## Work to do
Give every line of the data below as a numbered list, and leave out any blank lines.

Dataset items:
>> Begin
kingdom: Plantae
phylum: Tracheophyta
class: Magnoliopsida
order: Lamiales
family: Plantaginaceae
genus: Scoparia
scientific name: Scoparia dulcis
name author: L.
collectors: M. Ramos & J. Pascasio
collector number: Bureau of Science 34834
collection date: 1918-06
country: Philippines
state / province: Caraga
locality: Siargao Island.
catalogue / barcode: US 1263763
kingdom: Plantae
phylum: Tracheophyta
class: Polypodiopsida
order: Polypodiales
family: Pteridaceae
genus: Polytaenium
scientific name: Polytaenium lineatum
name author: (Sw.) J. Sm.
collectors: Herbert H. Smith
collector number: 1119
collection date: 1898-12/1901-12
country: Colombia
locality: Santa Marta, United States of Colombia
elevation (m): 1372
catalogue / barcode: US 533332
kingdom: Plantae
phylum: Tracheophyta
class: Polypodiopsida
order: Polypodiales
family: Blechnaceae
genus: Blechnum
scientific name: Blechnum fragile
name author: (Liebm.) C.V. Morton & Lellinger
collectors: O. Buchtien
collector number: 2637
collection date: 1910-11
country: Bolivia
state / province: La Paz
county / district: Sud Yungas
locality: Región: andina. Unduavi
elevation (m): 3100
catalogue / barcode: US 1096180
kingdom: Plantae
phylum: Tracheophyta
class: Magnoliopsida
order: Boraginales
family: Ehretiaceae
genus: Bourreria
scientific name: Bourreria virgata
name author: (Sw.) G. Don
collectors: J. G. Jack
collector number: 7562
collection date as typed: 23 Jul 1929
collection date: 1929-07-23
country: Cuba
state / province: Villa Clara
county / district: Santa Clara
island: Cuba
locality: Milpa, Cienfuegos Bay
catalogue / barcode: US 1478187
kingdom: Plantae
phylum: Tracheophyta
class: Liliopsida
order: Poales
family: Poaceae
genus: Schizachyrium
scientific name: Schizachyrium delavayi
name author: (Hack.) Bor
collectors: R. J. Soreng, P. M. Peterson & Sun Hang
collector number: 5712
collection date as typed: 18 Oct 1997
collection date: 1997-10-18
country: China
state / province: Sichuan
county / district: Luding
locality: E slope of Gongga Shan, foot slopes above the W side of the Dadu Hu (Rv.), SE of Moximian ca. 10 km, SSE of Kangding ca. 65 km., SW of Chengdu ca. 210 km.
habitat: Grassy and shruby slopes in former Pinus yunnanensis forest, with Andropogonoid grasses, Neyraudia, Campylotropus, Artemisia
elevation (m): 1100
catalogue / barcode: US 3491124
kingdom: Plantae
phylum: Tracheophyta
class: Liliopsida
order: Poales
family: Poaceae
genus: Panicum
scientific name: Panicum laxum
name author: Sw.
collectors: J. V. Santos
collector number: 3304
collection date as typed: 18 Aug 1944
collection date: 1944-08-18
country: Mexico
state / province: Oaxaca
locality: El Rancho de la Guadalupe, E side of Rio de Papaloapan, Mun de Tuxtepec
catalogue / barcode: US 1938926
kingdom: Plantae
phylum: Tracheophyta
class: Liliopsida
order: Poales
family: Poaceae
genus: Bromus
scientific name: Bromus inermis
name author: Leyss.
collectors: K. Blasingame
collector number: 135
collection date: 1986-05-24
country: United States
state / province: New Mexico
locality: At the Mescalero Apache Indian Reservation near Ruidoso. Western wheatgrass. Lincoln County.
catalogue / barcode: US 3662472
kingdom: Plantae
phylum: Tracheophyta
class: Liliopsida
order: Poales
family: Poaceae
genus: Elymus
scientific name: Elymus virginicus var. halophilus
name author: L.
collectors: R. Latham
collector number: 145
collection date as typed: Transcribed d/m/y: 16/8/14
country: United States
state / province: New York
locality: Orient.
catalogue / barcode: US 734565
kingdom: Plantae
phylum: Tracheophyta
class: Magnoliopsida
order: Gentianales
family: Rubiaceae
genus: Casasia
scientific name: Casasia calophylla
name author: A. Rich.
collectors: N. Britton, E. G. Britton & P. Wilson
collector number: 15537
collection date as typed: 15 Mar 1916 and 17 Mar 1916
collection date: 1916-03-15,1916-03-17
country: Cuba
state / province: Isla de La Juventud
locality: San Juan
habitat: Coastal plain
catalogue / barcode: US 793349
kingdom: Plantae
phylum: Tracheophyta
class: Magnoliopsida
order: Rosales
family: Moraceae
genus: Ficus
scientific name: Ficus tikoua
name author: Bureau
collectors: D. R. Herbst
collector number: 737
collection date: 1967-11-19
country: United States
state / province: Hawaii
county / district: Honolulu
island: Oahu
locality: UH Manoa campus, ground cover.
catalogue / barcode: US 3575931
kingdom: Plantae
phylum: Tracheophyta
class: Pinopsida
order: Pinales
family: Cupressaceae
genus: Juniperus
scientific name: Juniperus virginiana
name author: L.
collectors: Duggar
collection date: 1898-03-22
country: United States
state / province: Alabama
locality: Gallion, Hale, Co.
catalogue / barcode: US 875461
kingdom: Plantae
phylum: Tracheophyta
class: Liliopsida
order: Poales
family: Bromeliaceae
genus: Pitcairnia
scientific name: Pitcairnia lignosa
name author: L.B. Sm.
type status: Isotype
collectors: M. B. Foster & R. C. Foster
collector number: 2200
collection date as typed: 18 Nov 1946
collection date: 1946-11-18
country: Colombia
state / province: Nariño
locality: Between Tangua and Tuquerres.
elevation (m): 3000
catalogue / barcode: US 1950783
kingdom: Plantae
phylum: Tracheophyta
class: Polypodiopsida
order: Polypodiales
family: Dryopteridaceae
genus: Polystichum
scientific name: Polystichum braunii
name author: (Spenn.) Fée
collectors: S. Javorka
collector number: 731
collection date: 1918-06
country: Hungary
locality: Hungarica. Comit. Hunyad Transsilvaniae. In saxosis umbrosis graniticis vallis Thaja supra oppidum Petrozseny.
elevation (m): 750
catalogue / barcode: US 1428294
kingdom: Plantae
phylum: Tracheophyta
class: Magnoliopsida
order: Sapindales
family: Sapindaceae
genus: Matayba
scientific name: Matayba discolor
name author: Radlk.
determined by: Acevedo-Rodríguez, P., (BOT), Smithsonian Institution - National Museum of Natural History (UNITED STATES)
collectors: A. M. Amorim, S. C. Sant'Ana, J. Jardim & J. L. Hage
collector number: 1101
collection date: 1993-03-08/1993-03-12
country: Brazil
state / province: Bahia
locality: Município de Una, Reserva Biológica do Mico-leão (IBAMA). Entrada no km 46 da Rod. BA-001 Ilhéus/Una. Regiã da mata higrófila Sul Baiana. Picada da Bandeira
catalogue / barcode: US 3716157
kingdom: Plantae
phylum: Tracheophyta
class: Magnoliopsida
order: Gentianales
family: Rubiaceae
>> End
## Finished answer
1. kingdom: Plantae
2. phylum: Tracheophyta
3. class: Magnoliopsida
4. order: Lamiales
5. family: Plantaginaceae
6. genus: Scoparia
7. scientific name: Scoparia dulcis
8. name author: L.
9. collectors: M. Ramos & J. Pascasio
10. collector number: Bureau of Science 34834
11. collection date: 1918-06
12. country: Philippines
13. state / province: Caraga
14. locality: Siargao Island.
15. catalogue / barcode: US 1263763
16. kingdom: Plantae
17. phylum: Tracheophyta
18. class: Polypodiopsida
19. order: Polypodiales
20. family: Pteridaceae
21. genus: Polytaenium
22. scientific name: Polytaenium lineatum
23. name author: (Sw.) J. Sm.
24. collectors: Herbert H. Smith
25. collector number: 1119
26. collection date: 1898-12/1901-12
27. country: Colombia
28. locality: Santa Marta, United States of Colombia
29. elevation (m): 1372
30. catalogue / barcode: US 533332
31. kingdom: Plantae
32. phylum: Tracheophyta
33. class: Polypodiopsida
34. order: Polypodiales
35. family: Blechnaceae
36. genus: Blechnum
37. scientific name: Blechnum fragile
38. name author: (Liebm.) C.V. Morton & Lellinger
39. collectors: O. Buchtien
40. collector number: 2637
41. collection date: 1910-11
42. country: Bolivia
43. state / province: La Paz
44. county / district: Sud Yungas
45. locality: Región: andina. Unduavi
46. elevation (m): 3100
47. catalogue / barcode: US 1096180
48. kingdom: Plantae
49. phylum: Tracheophyta
50. class: Magnoliopsida
51. order: Boraginales
52. family: Ehretiaceae
53. genus: Bourreria
54. scientific name: Bourreria virgata
55. name author: (Sw.) G. Don
56. collectors: J. G. Jack
57. collector number: 7562
58. collection date as typed: 23 Jul 1929
59. collection date: 1929-07-23
60. country: Cuba
61. state / province: Villa Clara
62. county / district: Santa Clara
63. island: Cuba
64. locality: Milpa, Cienfuegos Bay
65. catalogue / barcode: US 1478187
66. kingdom: Plantae
67. phylum: Tracheophyta
68. class: Liliopsida
69. order: Poales
70. family: Poaceae
71. genus: Schizachyrium
72. scientific name: Schizachyrium delavayi
73. name author: (Hack.) Bor
74. collectors: R. J. Soreng, P. M. Peterson & Sun Hang
75. collector number: 5712
76. collection date as typed: 18 Oct 1997
77. collection date: 1997-10-18
78. country: China
79. state / province: Sichuan
80. county / district: Luding
81. locality: E slope of Gongga Shan, foot slopes above the W side of the Dadu Hu (Rv.), SE of Moximian ca. 10 km, SSE of Kangding ca. 65 km., SW of Chengdu ca. 210 km.
82. habitat: Grassy and shruby slopes in former Pinus yunnanensis forest, with Andropogonoid grasses, Neyraudia, Campylotropus, Artemisia
83. elevation (m): 1100
84. catalogue / barcode: US 3491124
85. kingdom: Plantae
86. phylum: Tracheophyta
87. class: Liliopsida
88. order: Poales
89. family: Poaceae
90. genus: Panicum
91. scientific name: Panicum laxum
92. name author: Sw.
93. collectors: J. V. Santos
94. collector number: 3304
95. collection date as typed: 18 Aug 1944
96. collection date: 1944-08-18
97. country: Mexico
98. state / province: Oaxaca
99. locality: El Rancho de la Guadalupe, E side of Rio de Papaloapan, Mun de Tuxtepec
100. catalogue / barcode: US 1938926
101. kingdom: Plantae
102. phylum: Tracheophyta
103. class: Liliopsida
104. order: Poales
105. family: Poaceae
106. genus: Bromus
107. scientific name: Bromus inermis
108. name author: Leyss.
109. collectors: K. Blasingame
110. collector number: 135
111. collection date: 1986-05-24
112. country: United States
113. state / province: New Mexico
114. locality: At the Mescalero Apache Indian Reservation near Ruidoso. Western wheatgrass. Lincoln County.
115. catalogue / barcode: US 3662472
116. kingdom: Plantae
117. phylum: Tracheophyta
118. class: Liliopsida
119. order: Poales
120. family: Poaceae
121. genus: Elymus
122. scientific name: Elymus virginicus var. halophilus
123. name author: L.
124. collectors: R. Latham
125. collector number: 145
126. collection date as typed: Transcribed d/m/y: 16/8/14
127. country: United States
128. state / province: New York
129. locality: Orient.
130. catalogue / barcode: US 734565
131. kingdom: Plantae
132. phylum: Tracheophyta
133. class: Magnoliopsida
134. order: Gentianales
135. family: Rubiaceae
136. genus: Casasia
137. scientific name: Casasia calophylla
138. name author: A. Rich.
139. collectors: N. Britton, E. G. Britton & P. Wilson
140. collector number: 15537
141. collection date as typed: 15 Mar 1916 and 17 Mar 1916
142. collection date: 1916-03-15,1916-03-17
143. country: Cuba
144. state / province: Isla de La Juventud
145. locality: San Juan
146. habitat: Coastal plain
147. catalogue / barcode: US 793349
148. kingdom: Plantae
149. phylum: Tracheophyta
150. class: Magnoliopsida
151. order: Rosales
152. family: Moraceae
153. genus: Ficus
154. scientific name: Ficus tikoua
155. name author: Bureau
156. collectors: D. R. Herbst
157. collector number: 737
158. collection date: 1967-11-19
159. country: United States
160. state / province: Hawaii
161. county / district: Honolulu
162. island: Oahu
163. locality: UH Manoa campus, ground cover.
164. catalogue / barcode: US 3575931
165. kingdom: Plantae
166. phylum: Tracheophyta
167. class: Pinopsida
168. order: Pinales
169. family: Cupressaceae
170. genus: Juniperus
171. scientific name: Juniperus virginiana
172. name author: L.
173. collectors: Duggar
174. collection date: 1898-03-22
175. country: United States
176. state / province: Alabama
177. locality: Gallion, Hale, Co.
178. catalogue / barcode: US 875461
179. kingdom: Plantae
180. phylum: Tracheophyta
181. class: Liliopsida
182. order: Poales
183. family: Bromeliaceae
184. genus: Pitcairnia
185. scientific name: Pitcairnia lignosa
186. name author: L.B. Sm.
187. type status: Isotype
188. collectors: M. B. Foster & R. C. Foster
189. collector number: 2200
190. collection date as typed: 18 Nov 1946
191. collection date: 1946-11-18
192. country: Colombia
193. state / province: Nariño
194. locality: Between Tangua and Tuquerres.
195. elevation (m): 3000
196. catalogue / barcode: US 1950783
197. kingdom: Plantae
198. phylum: Tracheophyta
199. class: Polypodiopsida
200. order: Polypodiales
201. family: Dryopteridaceae
202. genus: Polystichum
203. scientific name: Polystichum braunii
204. name author: (Spenn.) Fée
205. collectors: S. Javorka
206. collector number: 731
207. collection date: 1918-06
208. country: Hungary
209. locality: Hungarica. Comit. Hunyad Transsilvaniae. In saxosis umbrosis graniticis vallis Thaja supra oppidum Petrozseny.
210. elevation (m): 750
211. catalogue / barcode: US 1428294
212. kingdom: Plantae
213. phylum: Tracheophyta
214. class: Magnoliopsida
215. order: Sapindales
216. family: Sapindaceae
217. genus: Matayba
218. scientific name: Matayba discolor
219. name author: Radlk.
220. determined by: Acevedo-Rodríguez, P., (BOT), Smithsonian Institution - National Museum of Natural History (UNITED STATES)
221. collectors: A. M. Amorim, S. C. Sant'Ana, J. Jardim & J. L. Hage
222. collector number: 1101
223. collection date: 1993-03-08/1993-03-12
224. country: Brazil
225. state / province: Bahia
226. locality: Município de Una, Reserva Biológica do Mico-leão (IBAMA). Entrada no km 46 da Rod. BA-001 Ilhéus/Una. Regiã da mata higrófila Sul Baiana. Picada da Bandeira
227. catalogue / barcode: US 3716157
228. kingdom: Plantae
229. phylum: Tracheophyta
230. class: Magnoliopsida
231. order: Gentianales
232. family: Rubiaceae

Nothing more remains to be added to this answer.